Word for word and without images, transcribe all of the records.

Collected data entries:
★ ★ ★ ★ ★ ★ ★
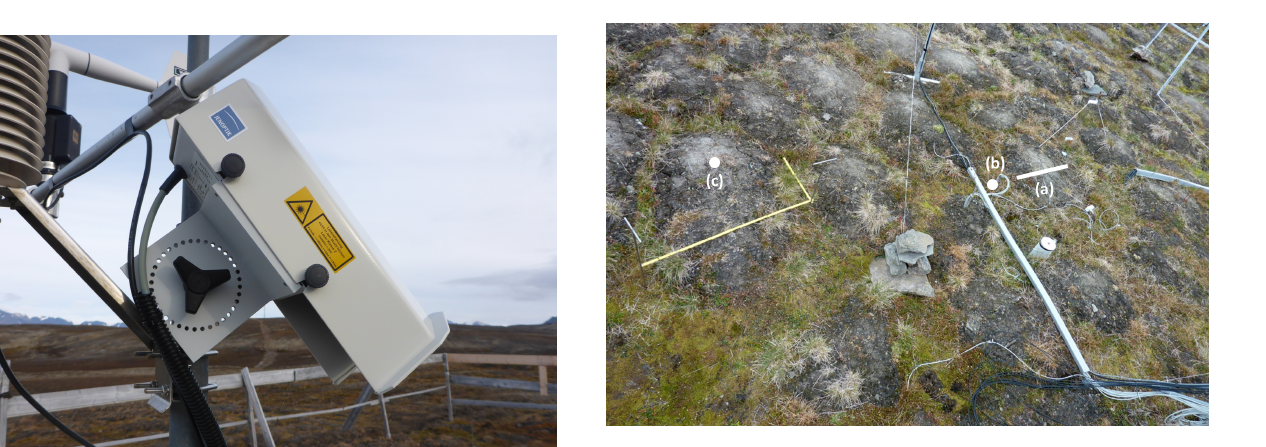
Figure C7. Soil profile and station location (a) 1998, (b) 1999 and (c) 2009. (b) Upper temperature sensors were affected by reindeer disturbance in September 2003. Furthermore, the temperature sen- sors were affected by continuous frost heave by about 10cm be- tween 2003 and 2015.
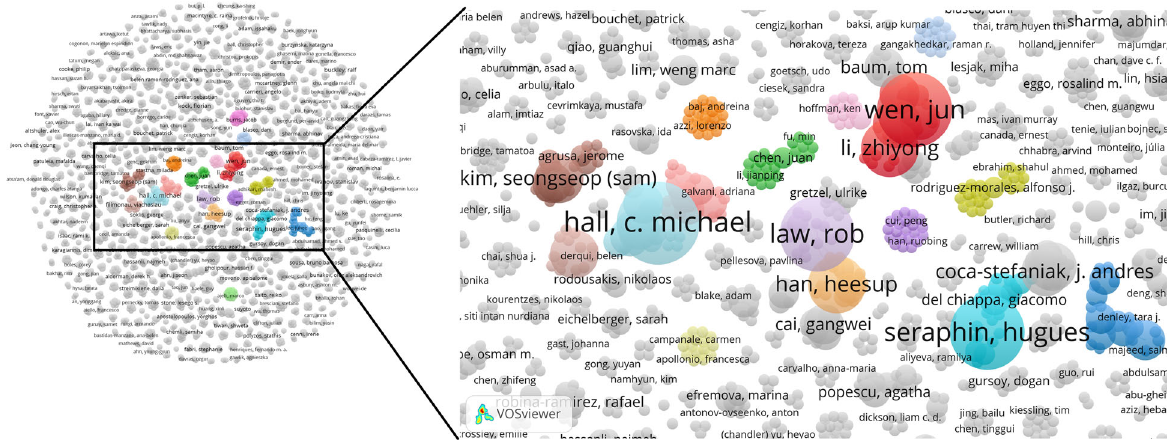
Fig. 3 Authors. Bibliographic coupling of authors network map on COVID-19 and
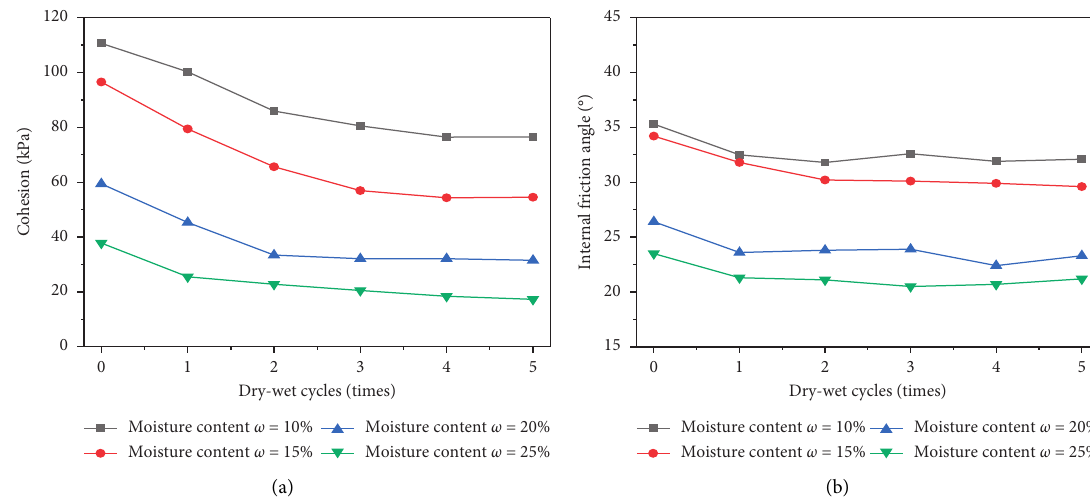
Figure 12: Relationship between the strength parameters of the soil samples with different moisture contents and numbers of cycles in Luochuan. (a) Relationship between cohesion ( c ) and number of cycles ( N ). (b) Relationship between friction angle ( φ ) and number of cycles ( N ).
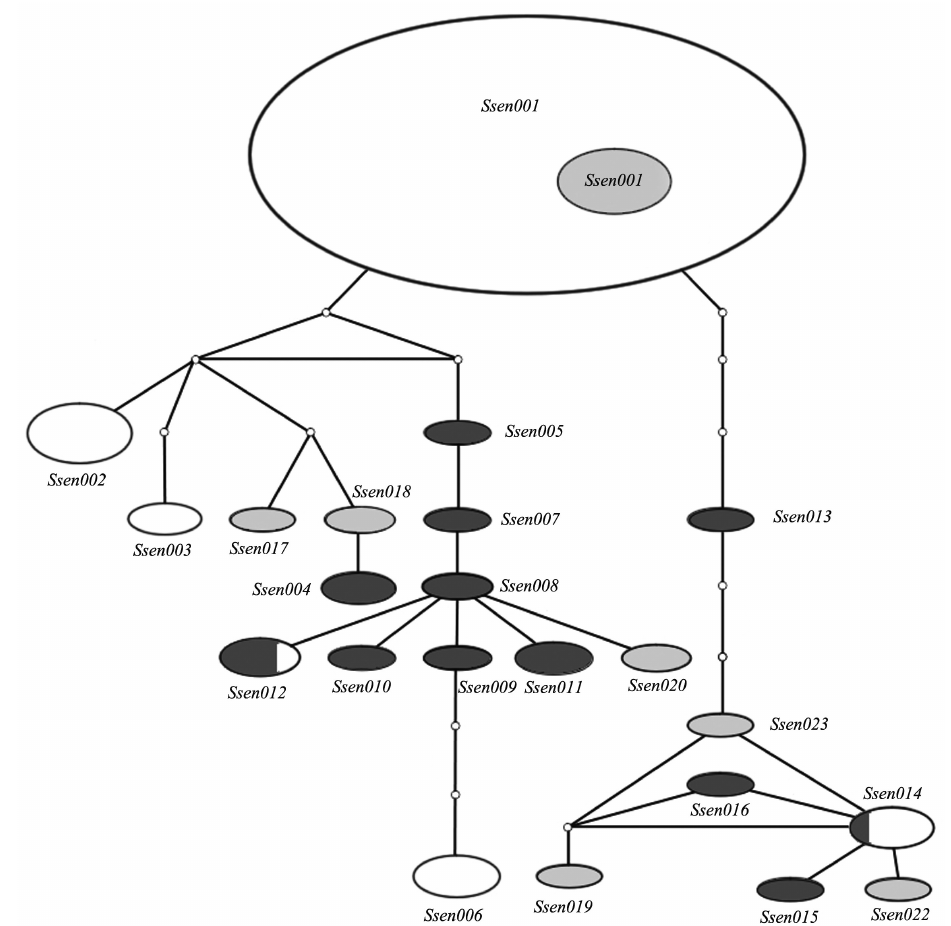
Fig . 1. – Parsimony network estimated in TCS v1.21 for FAR, ATL and MED haplotypes (FAR = farmed Atlantic sample; ATL = wild Atlantic sample; MED = wild Mediterranean sample). The area of the ellipsoids is proportional to the frequency of each haplotype within the pooled populations. Un-sampled or non-existent nodes are represented by small white dots. White, grey and black ellipsoids stand for FAR, ATL and MED,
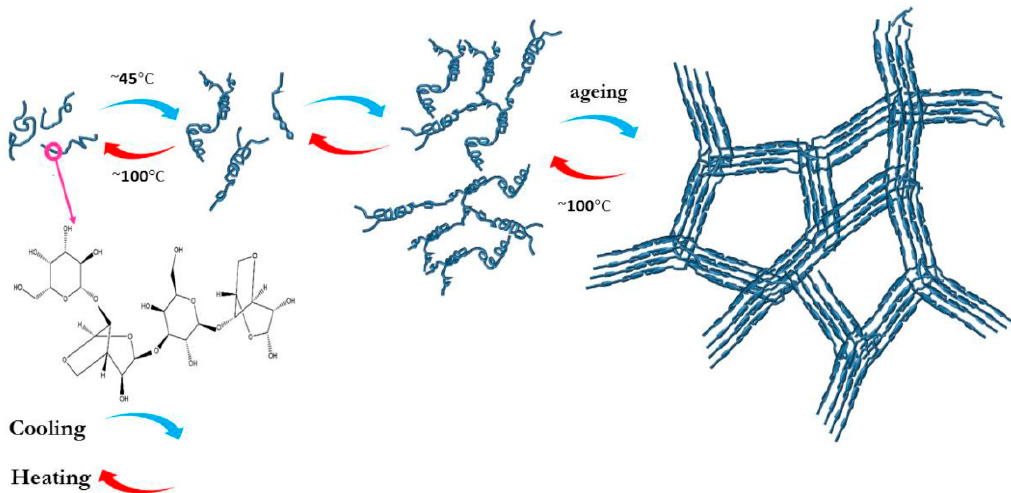
Figure 1. Agarose Gelation Mechanism: agarose chains lean to form helical structure and gel because of the hydrogen bonding and electrostatic interaction.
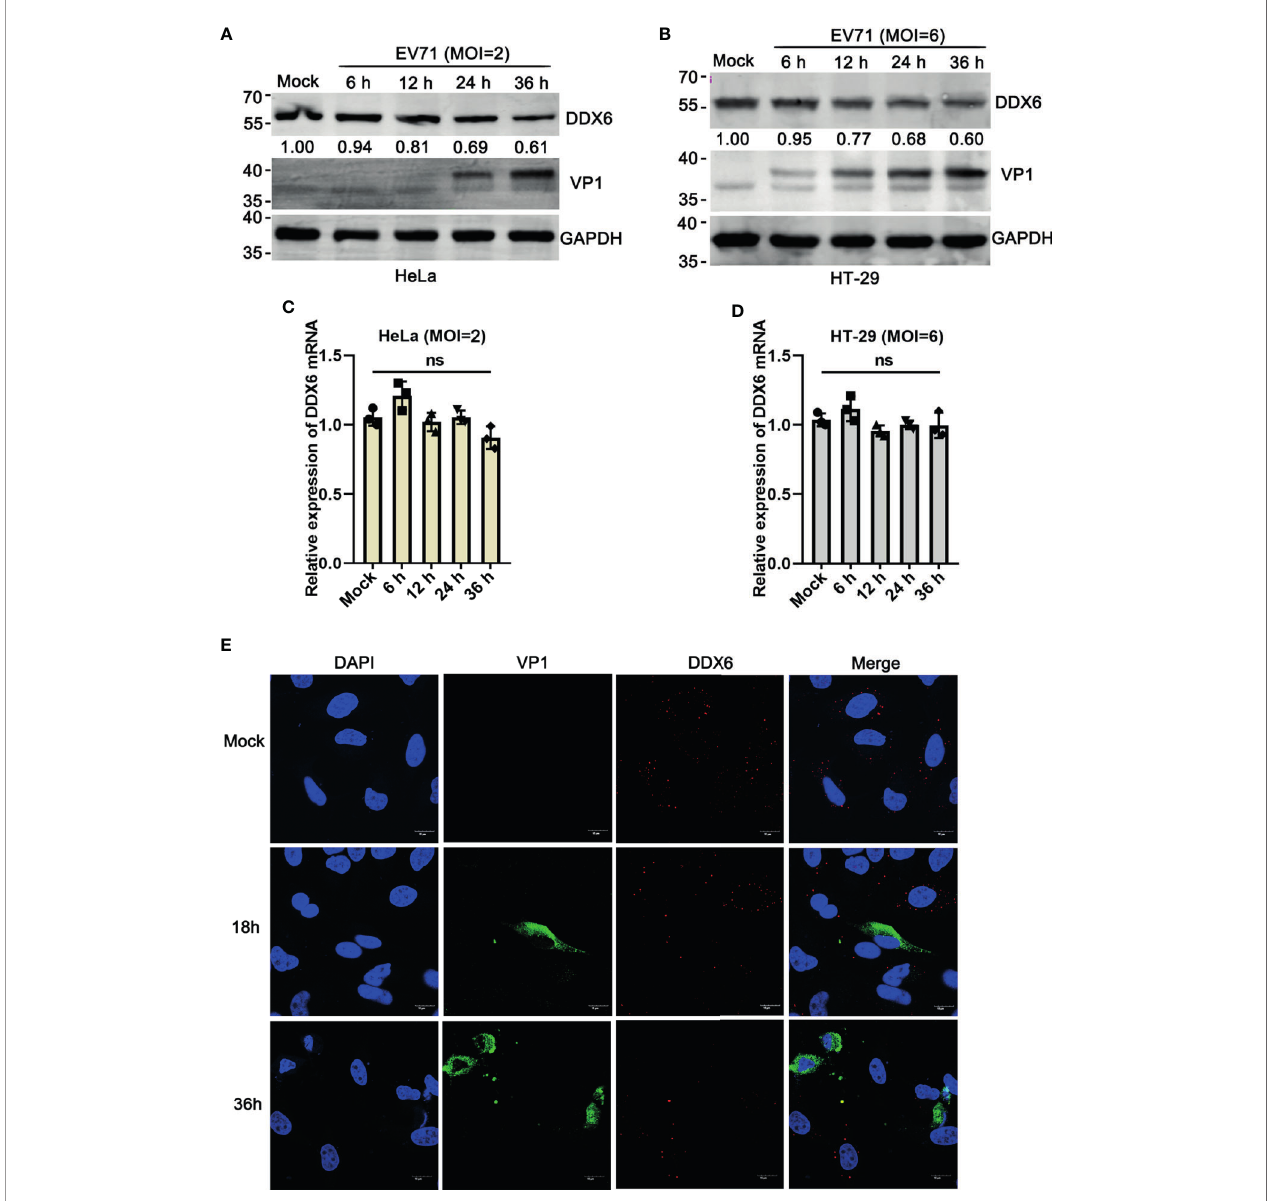
FIGURE 1 | EV71 reduced P-body component DDX6 but did not affect de novo expression. (A, B) EV71 infection reduces endogenous DDX6. HeLa and HT-29 cells were infected with EV71 under different MOIs for the indicated times, respectively. Cell lysates were determined by Western blot using antibodies against DDX6, VP1, and GAPDH. The value of DDX6 in uninfected cells (Lane1) is set as 1.00. The representative data are shown. (C, D) The mRNA of DDX6 showed no change after EV71 infection. The total cell RNA was extracted, and DDX6 mRNA was analyzed by real-time PCR assay, GAPDH as control. All these experiments were performed three times, and representative results were shown. ns indicate no signi fi cant difference. (E) HeLa cells grown on 12-well slides were infected with EV71 (MOI=2) or control treatment. After the corresponding time treatment, the cells were fi xed and stained with antibodies against DDX6 (red), VP1 (green), and DAPI (blue); the images were acquired using a confocal microscope, and a representative of three independent experiments was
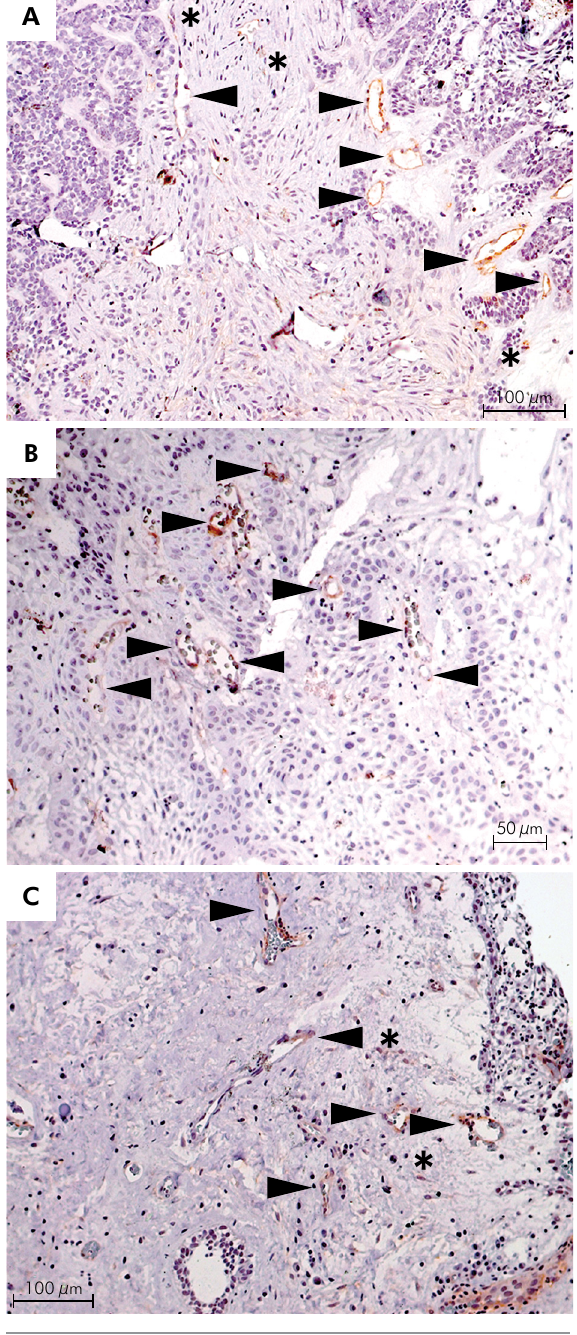
Figure 1. Immunohistochemical expression of CD90 in multicystic and unicystic ameloblastomas. (A, B) Cytoplasmic CD90 expression in the fibroblasts (asterisk) and vascular endothelial cells of the multicystic ameloblastoma tumor stroma, near the cords/nests of neoplastic odontogenic epithelia (arrows head). (C) Illustrates a weak cytoplasmic CD90 expression in a unicystic ameloblastoma in the capsular connective tissue of the tumor (fibroblasts – asterisk; vascular endothelial cells – arrows head). Magnification indicated in the scale bar.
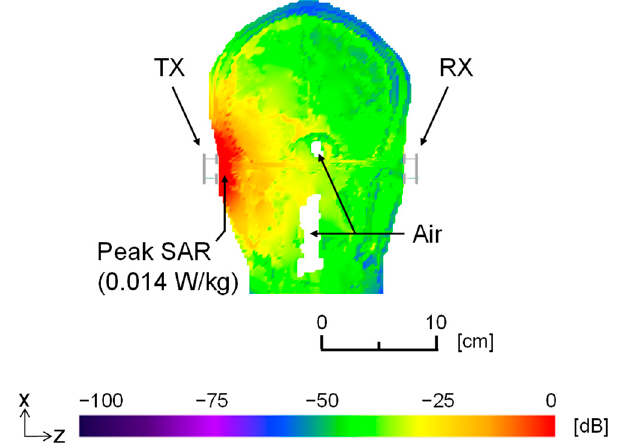
Figure 9. Specific absorption rate (SAR) distributions inside the head model with the impedance ‐ matched two ‐ electrode transceiver at 10 MHz.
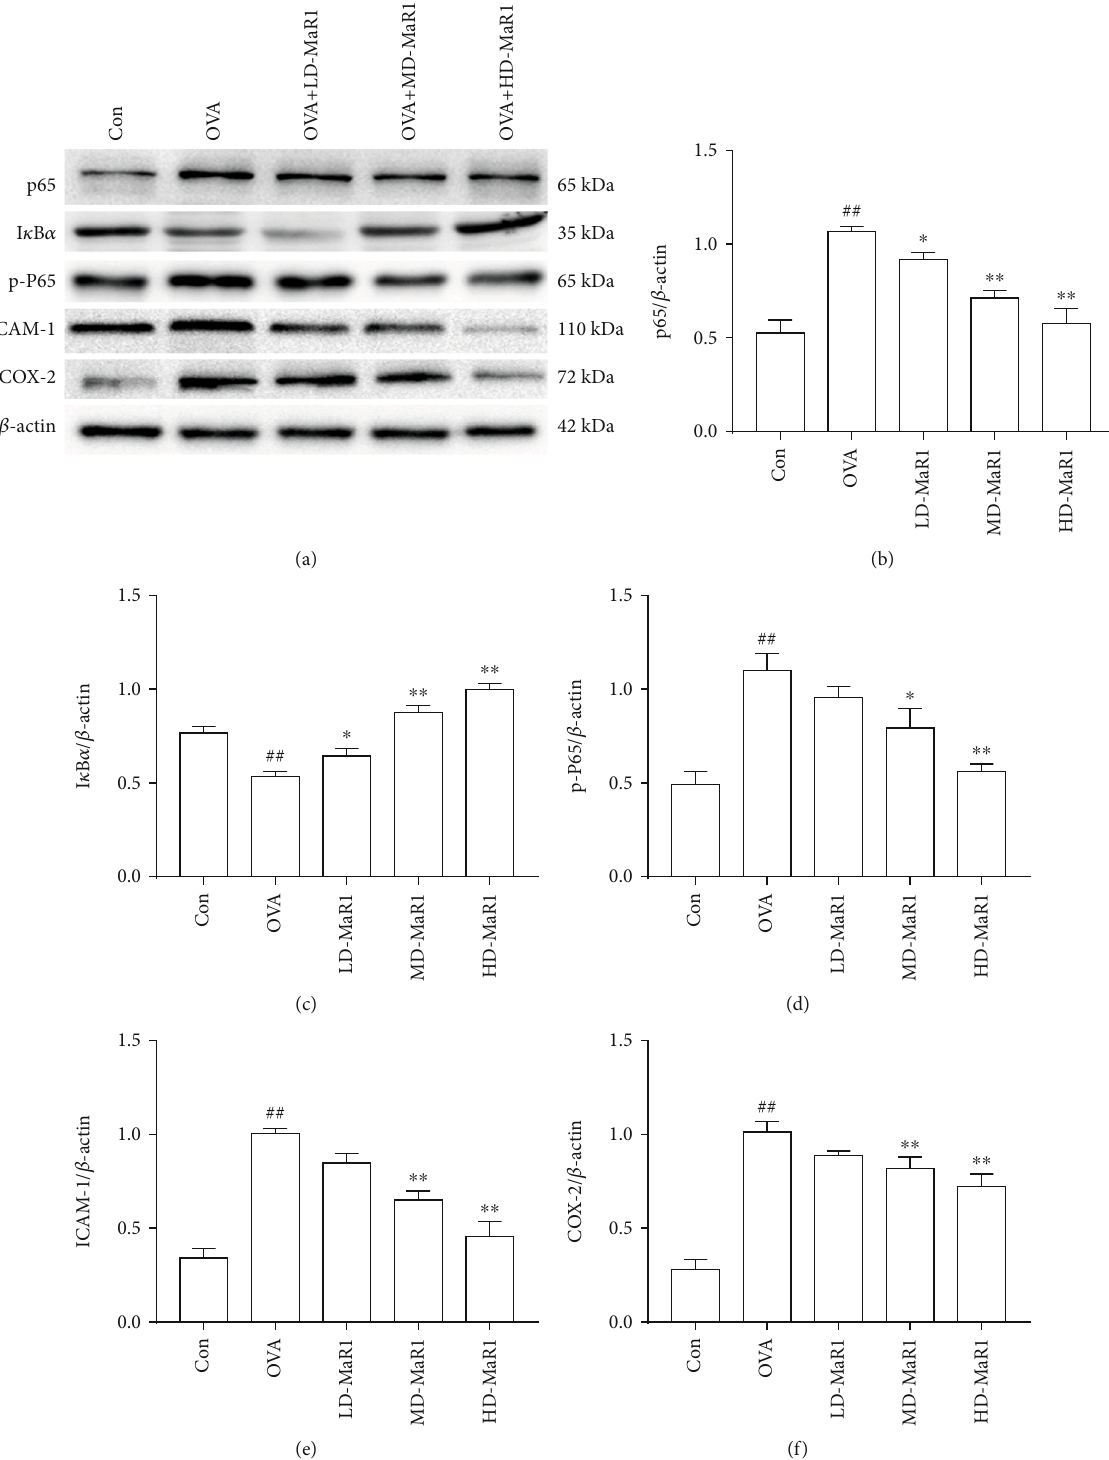
Figure 6: E ff ects of MaR1 on OVA-induced NF- κ B activation in lung tissue. (a) p65, I κ B α , p-P65, ICAM-1, and COX-2 protein expression representative Western blot images. (b – f) The relative density quanti fi cations of p65, I κ B α , p-P65, ICAM-1, and COX-2. The results were expressed as the ratio of p65, I κ B α , p-P65, ICAM-1, and COX-2 relative to β -actin, respectively. Data expressed as mean ± SEM ( n = 6/group ). ## P < 0 : 01 , # P < 0 : 05 vs. the control group; ∗ P < 0 : 05 , ∗∗ P < 0 : 01 vs.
★ ★ ★ ★ ★ ★ ★
Task solution:
Figure C7. Soil profile and station location (a) 1998, (b) 1999 and (c) 2009. (b) Upper temperature sensors were affected by reindeer disturbance in September 2003. Furthermore, the temperature sen- sors were affected by continuous frost heave by about 10cm be- tween 2003 and 2015.
Fig. 3 Authors. Bibliographic coupling of authors network map on COVID-19 and
Figure 12: Relationship between the strength parameters of the soil samples with different moisture contents and numbers of cycles in Luochuan. (a) Relationship between cohesion ( c ) and number of cycles ( N ). (b) Relationship between friction angle ( φ ) and number of cycles ( N ).
Fig . 1. – Parsimony network estimated in TCS v1.21 for FAR, ATL and MED haplotypes (FAR = farmed Atlantic sample; ATL = wild Atlantic sample; MED = wild Mediterranean sample). The area of the ellipsoids is proportional to the frequency of each haplotype within the pooled populations. Un-sampled or non-existent nodes are represented by small white dots. White, grey and black ellipsoids stand for FAR, ATL and MED,
Figure 1. Agarose Gelation Mechanism: agarose chains lean to form helical structure and gel because of the hydrogen bonding and electrostatic interaction.
FIGURE 1 | EV71 reduced P-body component DDX6 but did not affect de novo expression. (A, B) EV71 infection reduces endogenous DDX6. HeLa and HT-29 cells were infected with EV71 under different MOIs for the indicated times, respectively. Cell lysates were determined by Western blot using antibodies against DDX6, VP1, and GAPDH. The value of DDX6 in uninfected cells (Lane1) is set as 1.00. The representative data are shown. (C, D) The mRNA of DDX6 showed no change after EV71 infection. The total cell RNA was extracted, and DDX6 mRNA was analyzed by real-time PCR assay, GAPDH as control. All these experiments were performed three times, and representative results were shown. ns indicate no signi fi cant difference. (E) HeLa cells grown on 12-well slides were infected with EV71 (MOI=2) or control treatment. After the corresponding time treatment, the cells were fi xed and stained with antibodies against DDX6 (red), VP1 (green), and DAPI (blue); the images were acquired using a confocal microscope, and a representative of three independent experiments was
Figure 1. Immunohistochemical expression of CD90 in multicystic and unicystic ameloblastomas. (A, B) Cytoplasmic CD90 expression in the fibroblasts (asterisk) and vascular endothelial cells of the multicystic ameloblastoma tumor stroma, near the cords/nests of neoplastic odontogenic epithelia (arrows head). (C) Illustrates a weak cytoplasmic CD90 expression in a unicystic ameloblastoma in the capsular connective tissue of the tumor (fibroblasts – asterisk; vascular endothelial cells – arrows head). Magnification indicated in the scale bar.
Figure 9. Specific absorption rate (SAR) distributions inside the head model with the impedance ‐ matched two ‐ electrode transceiver at 10 MHz.
Figure 6: E ff ects of MaR1 on OVA-induced NF- κ B activation in lung tissue. (a) p65, I κ B α , p-P65, ICAM-1, and COX-2 protein expression representative Western blot images. (b – f) The relative density quanti fi cations of p65, I κ B α , p-P65, ICAM-1, and COX-2. The results were expressed as the ratio of p65, I κ B α , p-P65, ICAM-1, and COX-2 relative to β -actin, respectively. Data expressed as mean ± SEM ( n = 6/group ). ## P < 0 : 01 , # P < 0 : 05 vs. the control group; ∗ P < 0 : 05 , ∗∗ P < 0 : 01 vs.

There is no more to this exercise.